» Spatial annotation entries:
***

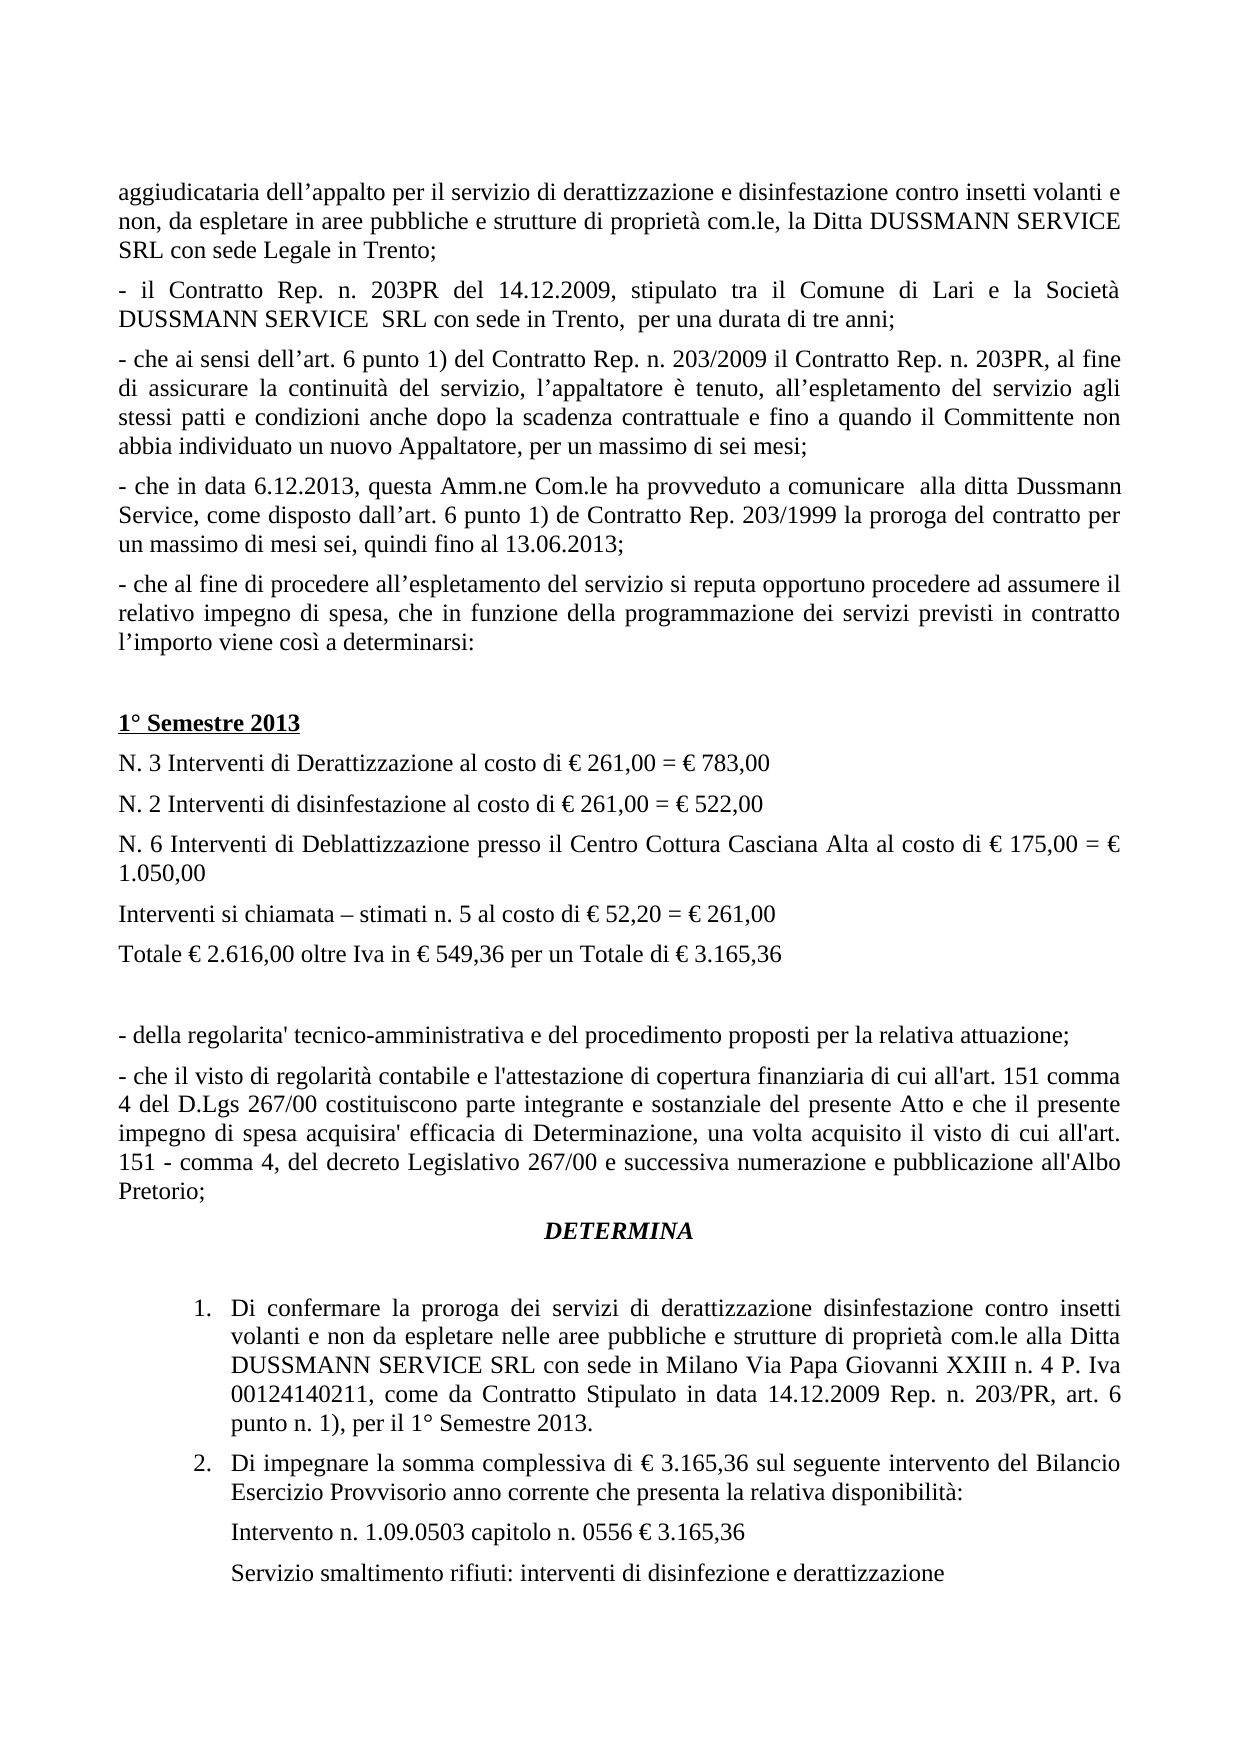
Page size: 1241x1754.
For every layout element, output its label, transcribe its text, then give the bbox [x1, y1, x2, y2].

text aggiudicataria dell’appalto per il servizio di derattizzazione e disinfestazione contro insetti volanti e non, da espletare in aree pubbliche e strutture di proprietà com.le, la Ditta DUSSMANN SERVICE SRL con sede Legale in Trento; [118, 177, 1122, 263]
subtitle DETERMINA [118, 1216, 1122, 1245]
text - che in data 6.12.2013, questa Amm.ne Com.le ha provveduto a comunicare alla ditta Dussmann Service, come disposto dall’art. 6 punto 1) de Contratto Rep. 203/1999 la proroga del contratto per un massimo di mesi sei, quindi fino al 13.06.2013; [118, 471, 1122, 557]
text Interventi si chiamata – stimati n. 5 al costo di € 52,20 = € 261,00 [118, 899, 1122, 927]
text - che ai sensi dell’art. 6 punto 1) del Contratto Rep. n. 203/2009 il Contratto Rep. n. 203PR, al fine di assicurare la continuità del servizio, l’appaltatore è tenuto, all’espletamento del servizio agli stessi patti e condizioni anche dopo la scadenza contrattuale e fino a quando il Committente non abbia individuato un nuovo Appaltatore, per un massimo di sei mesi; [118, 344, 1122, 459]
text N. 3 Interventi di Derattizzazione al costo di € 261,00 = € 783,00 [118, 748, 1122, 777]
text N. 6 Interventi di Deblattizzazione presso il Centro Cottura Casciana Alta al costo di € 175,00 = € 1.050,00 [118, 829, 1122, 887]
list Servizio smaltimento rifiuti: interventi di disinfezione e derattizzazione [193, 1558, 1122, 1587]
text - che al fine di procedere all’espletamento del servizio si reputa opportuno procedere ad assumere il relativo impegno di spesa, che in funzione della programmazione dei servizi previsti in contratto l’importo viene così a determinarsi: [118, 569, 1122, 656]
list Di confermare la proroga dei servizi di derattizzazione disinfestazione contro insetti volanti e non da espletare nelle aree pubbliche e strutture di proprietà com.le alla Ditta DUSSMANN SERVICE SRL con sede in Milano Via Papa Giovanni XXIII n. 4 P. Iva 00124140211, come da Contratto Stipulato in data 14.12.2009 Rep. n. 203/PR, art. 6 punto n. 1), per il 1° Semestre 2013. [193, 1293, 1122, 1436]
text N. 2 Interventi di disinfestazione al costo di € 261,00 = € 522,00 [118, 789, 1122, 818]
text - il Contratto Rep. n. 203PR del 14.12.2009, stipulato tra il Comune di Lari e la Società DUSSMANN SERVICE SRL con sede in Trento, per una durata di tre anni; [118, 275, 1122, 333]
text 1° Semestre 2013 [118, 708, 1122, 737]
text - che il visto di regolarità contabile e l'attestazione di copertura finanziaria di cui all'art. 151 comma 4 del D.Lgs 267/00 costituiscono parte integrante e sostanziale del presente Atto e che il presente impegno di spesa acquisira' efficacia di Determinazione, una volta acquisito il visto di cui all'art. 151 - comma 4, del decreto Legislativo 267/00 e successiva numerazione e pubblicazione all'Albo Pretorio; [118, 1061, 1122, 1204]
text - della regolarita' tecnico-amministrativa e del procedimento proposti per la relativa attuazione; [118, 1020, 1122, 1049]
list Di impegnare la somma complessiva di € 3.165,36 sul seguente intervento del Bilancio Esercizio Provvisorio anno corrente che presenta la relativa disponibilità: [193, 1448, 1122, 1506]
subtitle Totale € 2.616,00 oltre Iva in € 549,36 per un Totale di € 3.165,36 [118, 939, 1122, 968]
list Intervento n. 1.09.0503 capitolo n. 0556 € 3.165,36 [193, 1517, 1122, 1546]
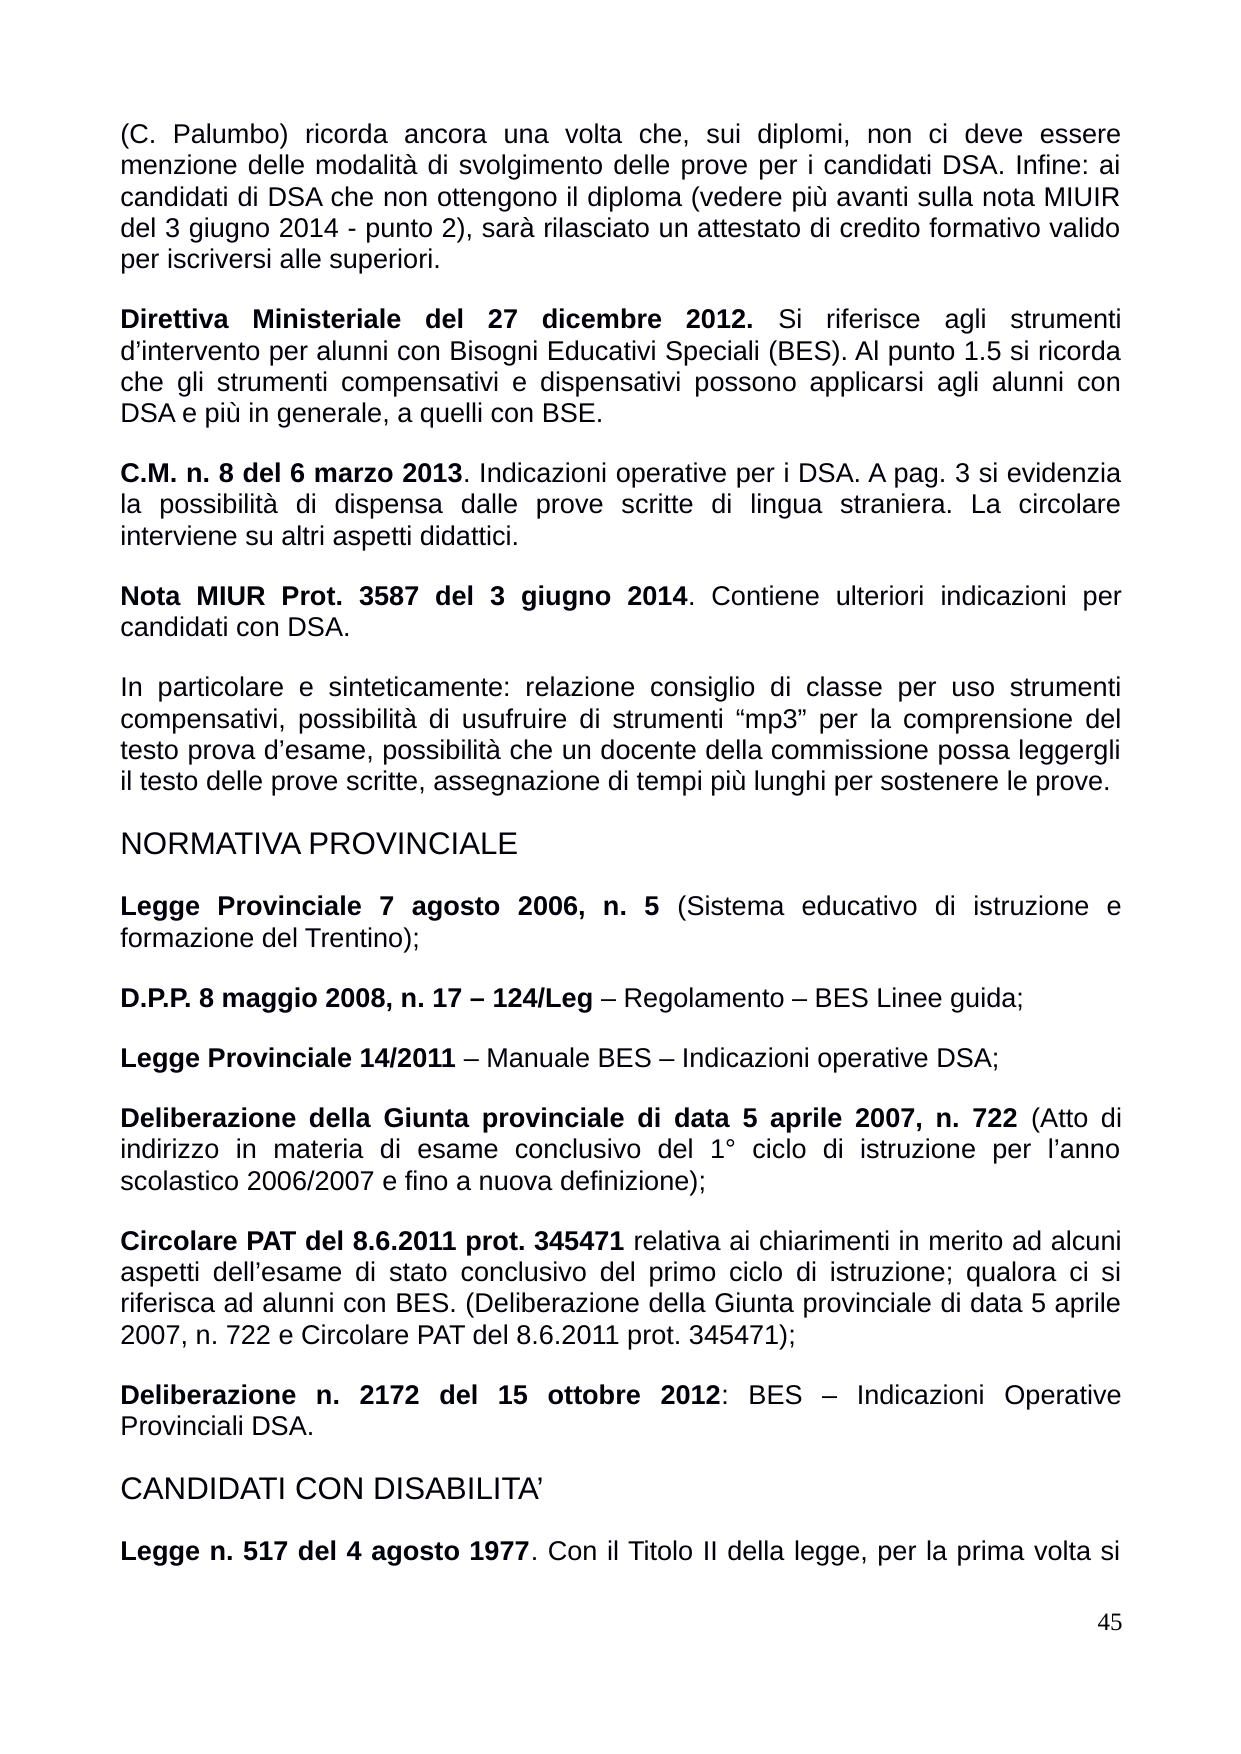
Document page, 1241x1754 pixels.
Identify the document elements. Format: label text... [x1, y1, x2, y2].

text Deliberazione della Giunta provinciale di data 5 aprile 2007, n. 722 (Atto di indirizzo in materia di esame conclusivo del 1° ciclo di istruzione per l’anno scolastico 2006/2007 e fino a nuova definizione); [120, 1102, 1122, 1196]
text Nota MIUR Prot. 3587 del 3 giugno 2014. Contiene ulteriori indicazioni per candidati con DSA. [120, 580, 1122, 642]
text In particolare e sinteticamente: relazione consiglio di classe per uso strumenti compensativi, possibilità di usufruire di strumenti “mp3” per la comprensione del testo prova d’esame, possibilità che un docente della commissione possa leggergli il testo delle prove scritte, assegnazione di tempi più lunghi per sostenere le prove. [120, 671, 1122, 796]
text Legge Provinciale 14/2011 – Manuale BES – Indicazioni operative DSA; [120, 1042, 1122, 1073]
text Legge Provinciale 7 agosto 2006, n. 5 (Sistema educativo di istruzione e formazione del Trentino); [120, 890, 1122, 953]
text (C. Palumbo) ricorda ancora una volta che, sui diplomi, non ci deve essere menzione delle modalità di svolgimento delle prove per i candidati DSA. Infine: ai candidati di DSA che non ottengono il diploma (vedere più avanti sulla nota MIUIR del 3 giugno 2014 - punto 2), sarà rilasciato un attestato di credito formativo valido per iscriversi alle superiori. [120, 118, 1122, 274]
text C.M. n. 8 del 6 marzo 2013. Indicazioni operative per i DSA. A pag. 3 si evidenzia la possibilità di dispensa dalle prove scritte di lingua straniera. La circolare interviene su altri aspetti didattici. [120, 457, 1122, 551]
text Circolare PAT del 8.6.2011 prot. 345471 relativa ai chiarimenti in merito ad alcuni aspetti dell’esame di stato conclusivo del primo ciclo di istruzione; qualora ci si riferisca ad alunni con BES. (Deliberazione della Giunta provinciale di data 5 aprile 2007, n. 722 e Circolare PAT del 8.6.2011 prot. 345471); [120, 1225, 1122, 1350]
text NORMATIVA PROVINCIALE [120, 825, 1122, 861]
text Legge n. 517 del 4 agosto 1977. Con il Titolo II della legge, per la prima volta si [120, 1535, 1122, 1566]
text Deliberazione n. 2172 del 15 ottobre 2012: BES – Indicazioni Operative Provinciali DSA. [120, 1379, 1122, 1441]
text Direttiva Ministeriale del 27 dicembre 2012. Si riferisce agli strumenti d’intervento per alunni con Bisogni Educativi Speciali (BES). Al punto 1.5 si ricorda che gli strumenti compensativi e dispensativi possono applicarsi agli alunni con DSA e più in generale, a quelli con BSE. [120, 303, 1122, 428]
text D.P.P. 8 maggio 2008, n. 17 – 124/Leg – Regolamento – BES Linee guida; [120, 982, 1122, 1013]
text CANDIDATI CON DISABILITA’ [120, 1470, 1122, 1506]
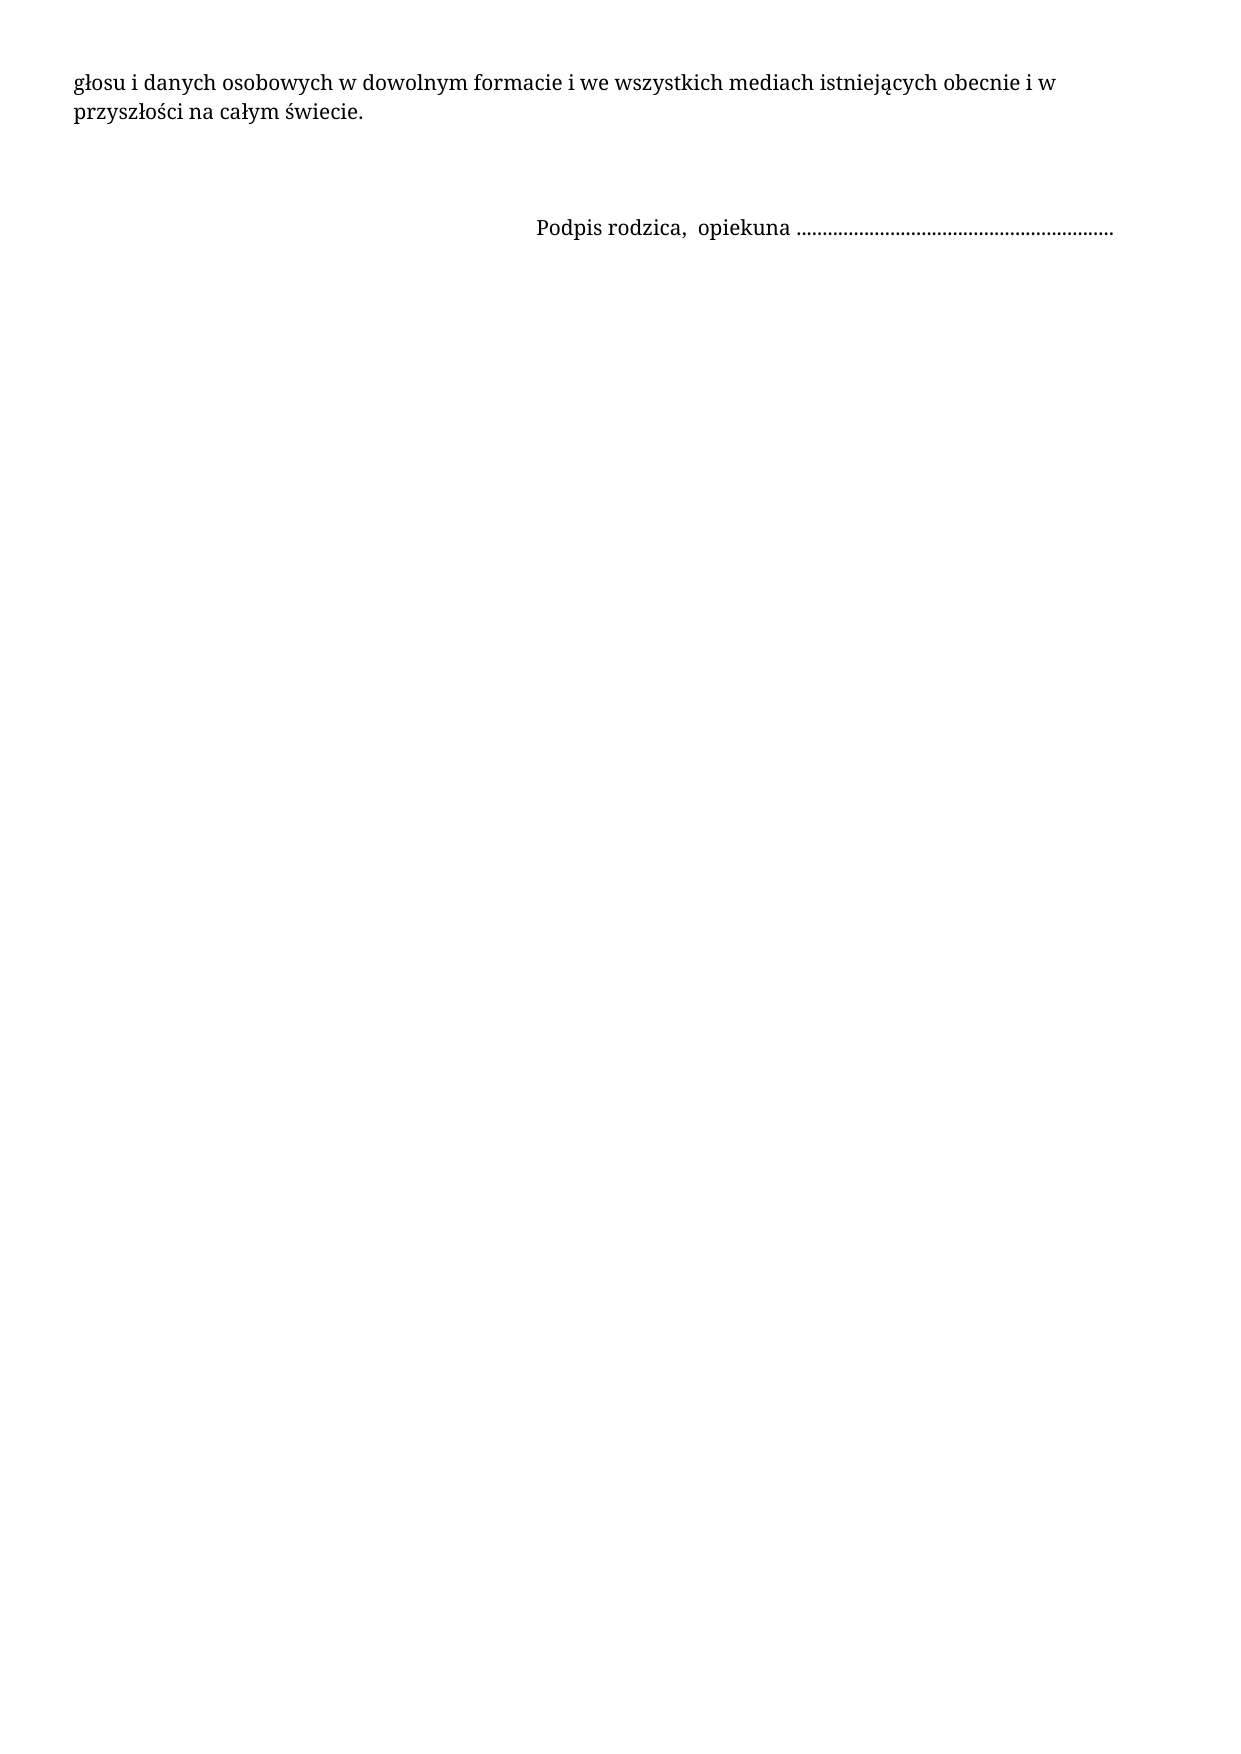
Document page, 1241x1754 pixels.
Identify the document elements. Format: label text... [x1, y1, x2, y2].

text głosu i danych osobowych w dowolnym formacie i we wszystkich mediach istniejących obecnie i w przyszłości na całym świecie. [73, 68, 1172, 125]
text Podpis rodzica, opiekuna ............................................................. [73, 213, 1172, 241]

***

» GOAL OF THE EXERCISE: Copy out the lines from the very start of the rows through the line containing "For every layout", both included, keeping each one unchanged and leaving out the pictures.

» EXERCISE RESPONSE:
Page size: 1241x1754.
For every layout element, output its label, transcribe its text, then give the bbox [x1, y1, x2, y2].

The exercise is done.